Posted: May 21, 2013 5:35 PM by Morgan Frances - MFrances@kristv.com
Updated: May 21, 2013 6:57 PM
KINGSVILLE - A year ago, former Premont ISD Superintendent Ernest Singleton, thought his school district was doomed to close; today, however, things have changed dramatically. Premont ISD teachers gasped as Michael Williams, Commissioner Texas Education Agency, announced that none of the Premont schools would close.
"Premont ISD is staying open," proclaimed Ernest Singleton.
After months of negotiations, the school district signed an agreement with Texas A&M University of Kingsville. The contract says the university will help the district beef up their curriculum, monitor and train Premont school district employees, make sure the schools meet state and federal standards and better prepare the students for school after graduation. The announcement was emotional for teachers who have fought so hard to keep Premont schools alive in the past few years.
Lissa Chilton, a science teacher at Premont ISD said, "This is just overwhelming. So many great things are going to happen and, I mean, sky's the limit."
Premont students will get the chance to take some classes on the Kingsville campus. The university will train Premont teachers and in doing so the teachers will receive college credit.
The partnership is not only going to help Premont ISD but it's also going to help the students in the School of Education at Texas A&M University-Kingsville.
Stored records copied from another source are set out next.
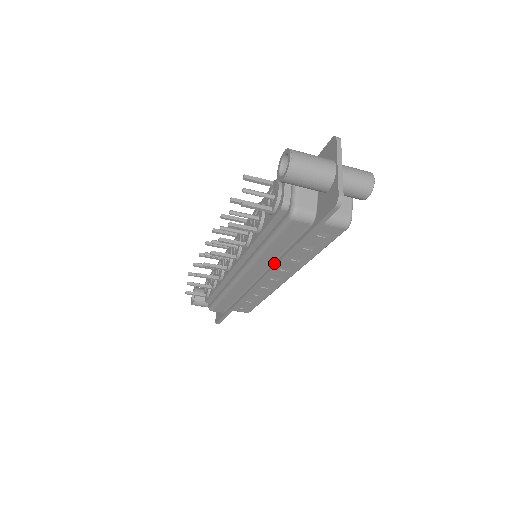
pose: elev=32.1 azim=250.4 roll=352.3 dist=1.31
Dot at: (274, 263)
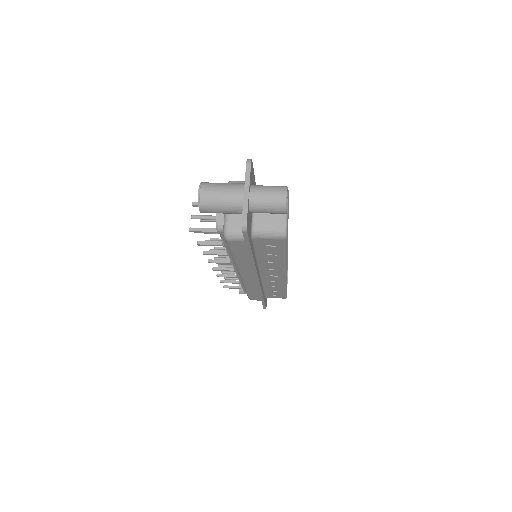
Dot at: occluded
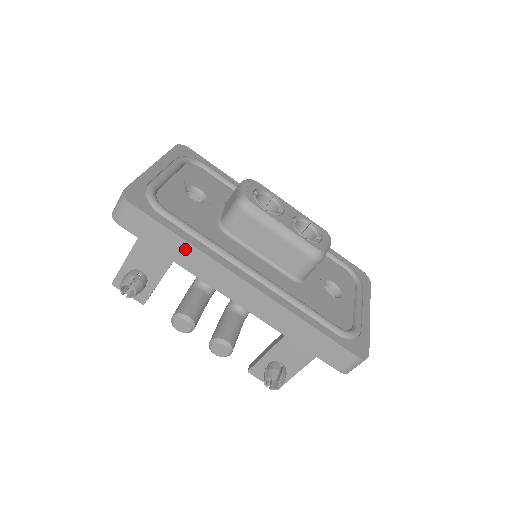
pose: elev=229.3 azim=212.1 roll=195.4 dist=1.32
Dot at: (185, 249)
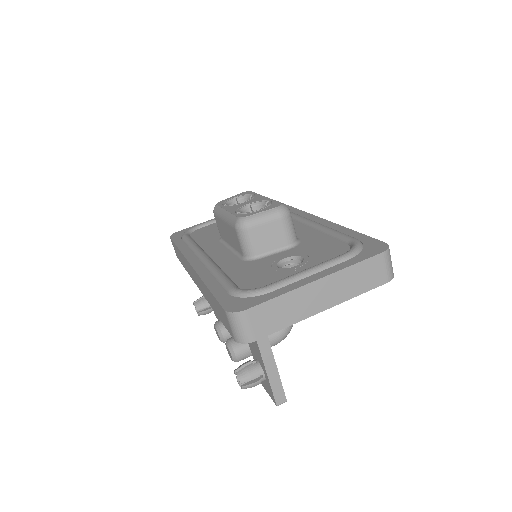
Dot at: (181, 255)
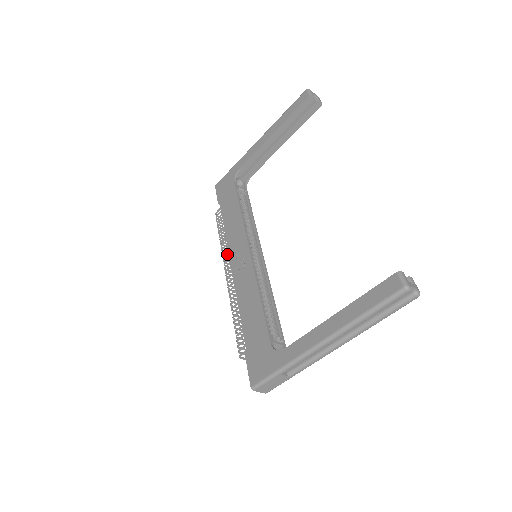
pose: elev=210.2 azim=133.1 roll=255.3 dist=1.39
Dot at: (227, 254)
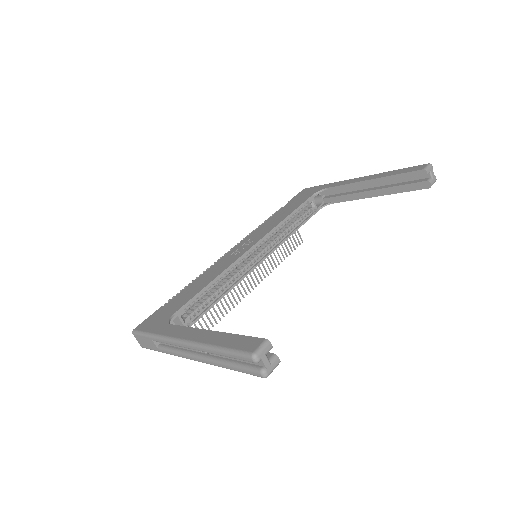
Dot at: occluded
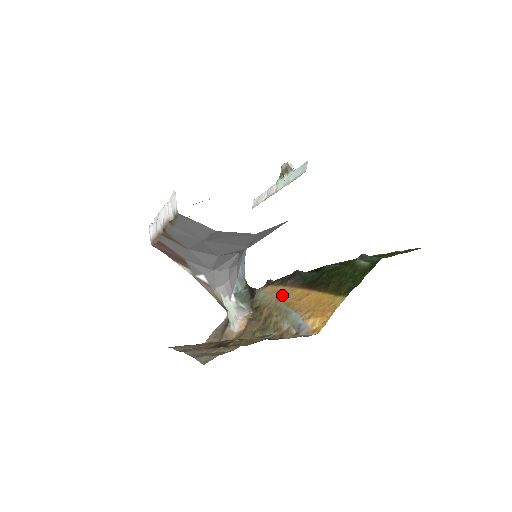
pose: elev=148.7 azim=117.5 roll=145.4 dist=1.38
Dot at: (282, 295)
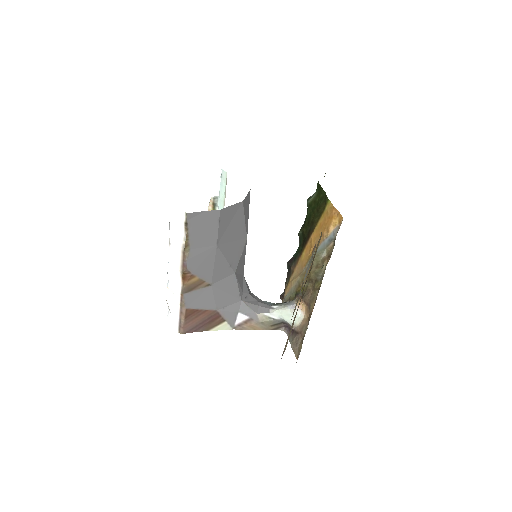
Dot at: (299, 271)
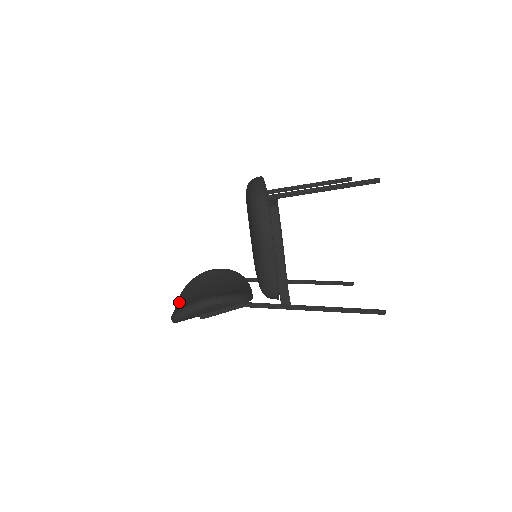
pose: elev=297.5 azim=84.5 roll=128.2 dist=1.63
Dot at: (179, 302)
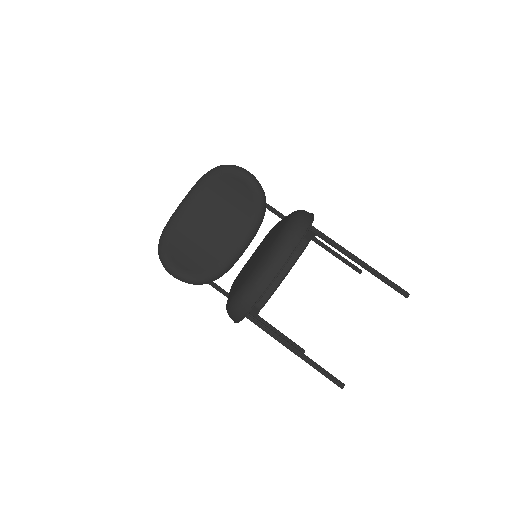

TAMUK faculty and student teachers will offer their services to Premont ISD and in doing that the university's president says these students will benefit from the deal too.
TAMUK President Steven Tallant said, "Our faculty will be learning from this experience and that will only make them better teachers in our classrooms on campus."
It's a win-win for both sides but especially a happy day for Premont ISD and the town as a whole.
"The school district and the schools are the center and focus of those small towns in South Texas," said Tallant. "If this school district had been closed many of us feared that the town would dry up and go away so this is so important, not just to the students but, the entire fabric of Premont."
Singleton said their athletic program will continue with limited sports (volleyball, basketball, baseball and tennis) until they are able to get their grounding secure with finance and academics.